9. Dezember 2020 | Serie „Corona-Krise: Folgen für den Arbeitsmarkt“
Weiterbildung in der Covid-19-Pandemie stellt viele Betriebe vor Schwierigkeiten
Lutz Bellmann , Patrick Gleiser , Christian Kagerl , Theresa Koch , Corinna König , Thomas Kruppe , Julia Lang , Ute Leber , Laura Pohlan , Duncan Roth , Malte Schierholz , Jens Stegmaier , Armin Aminian
Weiterbildung gewinnt insbesondere angesichts der zunehmenden Digitalisierung und Internationalisierung der Wirtschaft erheblich an Bedeutung. Seit Beginn dieses Jahrtausends ist denn auch ein deutlicher Anstieg der betrieblichen Weiterbildungsaktivitäten festzustellen. Er wurde nur durch die Wirtschafts- und Finanzkrise unterbrochen (lesen Sie dazu auch den IAB-Forschungsbericht 12/2020). Die massiven Umsatzeinbrüche und die vielfach teils drastisch verschlechterten Geschäftserwartungen der Betriebe führten damals dazu, dass sie ihr Weiterbildungsengagement reduzierten.
Dieses Muster scheint sich tendenziell auch in der Corona-Krise abzuzeichnen.
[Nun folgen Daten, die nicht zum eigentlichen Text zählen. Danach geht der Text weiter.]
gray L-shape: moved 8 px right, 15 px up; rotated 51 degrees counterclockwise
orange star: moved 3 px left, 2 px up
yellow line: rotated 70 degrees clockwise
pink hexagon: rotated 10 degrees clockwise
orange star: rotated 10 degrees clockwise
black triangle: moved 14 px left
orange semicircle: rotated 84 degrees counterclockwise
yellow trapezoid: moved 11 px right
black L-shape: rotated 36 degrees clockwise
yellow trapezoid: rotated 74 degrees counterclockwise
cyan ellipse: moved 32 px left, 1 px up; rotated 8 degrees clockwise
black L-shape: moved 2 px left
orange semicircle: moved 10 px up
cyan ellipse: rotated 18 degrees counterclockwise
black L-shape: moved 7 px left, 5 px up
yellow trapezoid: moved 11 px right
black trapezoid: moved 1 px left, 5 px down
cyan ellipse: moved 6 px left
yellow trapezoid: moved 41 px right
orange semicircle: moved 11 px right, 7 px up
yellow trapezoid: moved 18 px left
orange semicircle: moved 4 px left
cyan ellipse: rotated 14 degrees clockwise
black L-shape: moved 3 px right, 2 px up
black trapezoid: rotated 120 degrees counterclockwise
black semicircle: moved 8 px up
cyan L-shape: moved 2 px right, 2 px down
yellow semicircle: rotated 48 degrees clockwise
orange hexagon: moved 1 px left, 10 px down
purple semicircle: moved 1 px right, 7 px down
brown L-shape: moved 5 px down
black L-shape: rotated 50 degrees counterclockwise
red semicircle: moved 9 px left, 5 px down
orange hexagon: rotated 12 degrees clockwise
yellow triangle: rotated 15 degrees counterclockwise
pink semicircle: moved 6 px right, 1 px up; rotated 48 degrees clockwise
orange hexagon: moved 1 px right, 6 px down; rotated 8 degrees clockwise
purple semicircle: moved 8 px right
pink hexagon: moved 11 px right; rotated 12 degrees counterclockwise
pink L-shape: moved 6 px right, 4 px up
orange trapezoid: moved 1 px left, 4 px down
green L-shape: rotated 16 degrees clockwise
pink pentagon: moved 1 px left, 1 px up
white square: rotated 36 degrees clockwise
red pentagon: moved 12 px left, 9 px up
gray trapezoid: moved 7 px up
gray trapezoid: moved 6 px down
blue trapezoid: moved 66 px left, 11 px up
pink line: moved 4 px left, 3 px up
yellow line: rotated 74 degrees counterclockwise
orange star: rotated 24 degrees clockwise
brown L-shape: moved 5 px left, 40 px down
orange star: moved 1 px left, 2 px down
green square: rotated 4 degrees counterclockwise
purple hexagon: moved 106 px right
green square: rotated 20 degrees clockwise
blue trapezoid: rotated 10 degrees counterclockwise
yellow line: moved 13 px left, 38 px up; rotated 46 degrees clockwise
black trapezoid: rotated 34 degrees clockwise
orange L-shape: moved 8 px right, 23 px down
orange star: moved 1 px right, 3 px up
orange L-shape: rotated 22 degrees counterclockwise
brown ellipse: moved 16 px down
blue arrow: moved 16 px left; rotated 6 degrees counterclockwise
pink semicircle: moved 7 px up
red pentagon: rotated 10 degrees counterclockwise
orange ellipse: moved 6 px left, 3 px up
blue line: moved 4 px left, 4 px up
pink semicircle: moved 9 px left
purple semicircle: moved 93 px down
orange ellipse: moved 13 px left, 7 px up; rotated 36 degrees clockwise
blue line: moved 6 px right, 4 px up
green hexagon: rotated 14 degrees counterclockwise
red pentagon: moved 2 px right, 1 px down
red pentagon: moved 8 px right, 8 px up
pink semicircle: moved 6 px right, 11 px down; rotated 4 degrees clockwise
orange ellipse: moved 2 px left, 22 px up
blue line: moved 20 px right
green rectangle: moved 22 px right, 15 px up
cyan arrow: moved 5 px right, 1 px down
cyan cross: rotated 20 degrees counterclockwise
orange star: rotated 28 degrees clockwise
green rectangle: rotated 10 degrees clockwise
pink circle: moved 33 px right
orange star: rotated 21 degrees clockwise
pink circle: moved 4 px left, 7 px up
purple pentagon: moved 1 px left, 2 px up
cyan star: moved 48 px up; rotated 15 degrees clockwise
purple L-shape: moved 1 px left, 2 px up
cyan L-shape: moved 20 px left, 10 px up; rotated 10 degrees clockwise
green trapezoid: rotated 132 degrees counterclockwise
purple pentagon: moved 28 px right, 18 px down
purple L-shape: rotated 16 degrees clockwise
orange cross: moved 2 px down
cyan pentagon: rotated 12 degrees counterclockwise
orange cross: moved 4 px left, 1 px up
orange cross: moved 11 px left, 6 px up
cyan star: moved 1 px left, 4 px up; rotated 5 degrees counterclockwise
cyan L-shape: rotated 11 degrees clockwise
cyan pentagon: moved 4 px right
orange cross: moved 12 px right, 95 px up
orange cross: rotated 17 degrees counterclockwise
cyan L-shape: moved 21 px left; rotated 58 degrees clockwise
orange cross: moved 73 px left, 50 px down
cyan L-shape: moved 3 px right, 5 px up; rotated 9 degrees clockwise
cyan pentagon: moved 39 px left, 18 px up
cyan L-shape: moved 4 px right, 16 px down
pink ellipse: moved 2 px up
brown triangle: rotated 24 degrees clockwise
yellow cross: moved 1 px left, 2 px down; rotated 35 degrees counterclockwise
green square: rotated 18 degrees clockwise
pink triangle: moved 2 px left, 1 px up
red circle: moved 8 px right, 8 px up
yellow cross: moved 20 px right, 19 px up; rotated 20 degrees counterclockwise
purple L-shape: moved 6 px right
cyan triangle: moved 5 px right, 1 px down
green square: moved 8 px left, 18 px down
Wie die IAB-Befragung „Betriebe in der Covid-19-Krise“ zeigt, hat zwar gut die Hälfte aller Betriebe in Deutschland seit Beginn der Krise im Februar dieses Jahres Weiterbildungsmaßnahmen für ihre Beschäftigten gefördert oder entsprechende Aktivitäten geplant. Sechs von zehn dieser Betriebe haben jedoch anschließend bereits begonnene oder geplante Weiterbildungen aufgrund der Covid-19-Pandemie wieder abgesagt.
Viele Weiterbildungsmaßnahmen konnten aufgrund der Kontaktbeschränkungen nicht durchgeführt werden
Der mit Abstand wichtigste Grund für die Absage war, dass Weiterbildungsmaßnahmen aufgrund der verhängten Kontaktbeschränkungen nicht durchgeführt werden konnten (siehe Abbildung 1). Darüber hinaus mussten vergleichsweise viele Weiterbildungen abgesagt werden, weil Lehrkräfte zum Beispiel aufgrund von Quarantäne oder einer Erkrankung nicht zur Verfügung standen oder Beschäftigte beispielsweise aufgrund von Betreuungspflichten nicht an der Weiterbildung teilnehmen wollten oder konnten.
Finanzielle Gründe und unsichere Geschäftserwartungen haben ebenfalls in manchen Betrieben dazu geführt, dass Qualifizierungen nicht wie geplant stattfanden. Ein knappes Fünftel der Betriebe, die Weiterbildungen absagten, gab schließlich an, dass hierfür keine zeitlichen Freiräume zur Verfügung standen. Dies dürfte etwa auf die Betriebe zutreffen, in denen die Nachfrage nach Gütern oder Diensten in den vergangenen Monaten besonders hoch war und in denen die Kapazitäten entsprechend stark ausgelastet waren.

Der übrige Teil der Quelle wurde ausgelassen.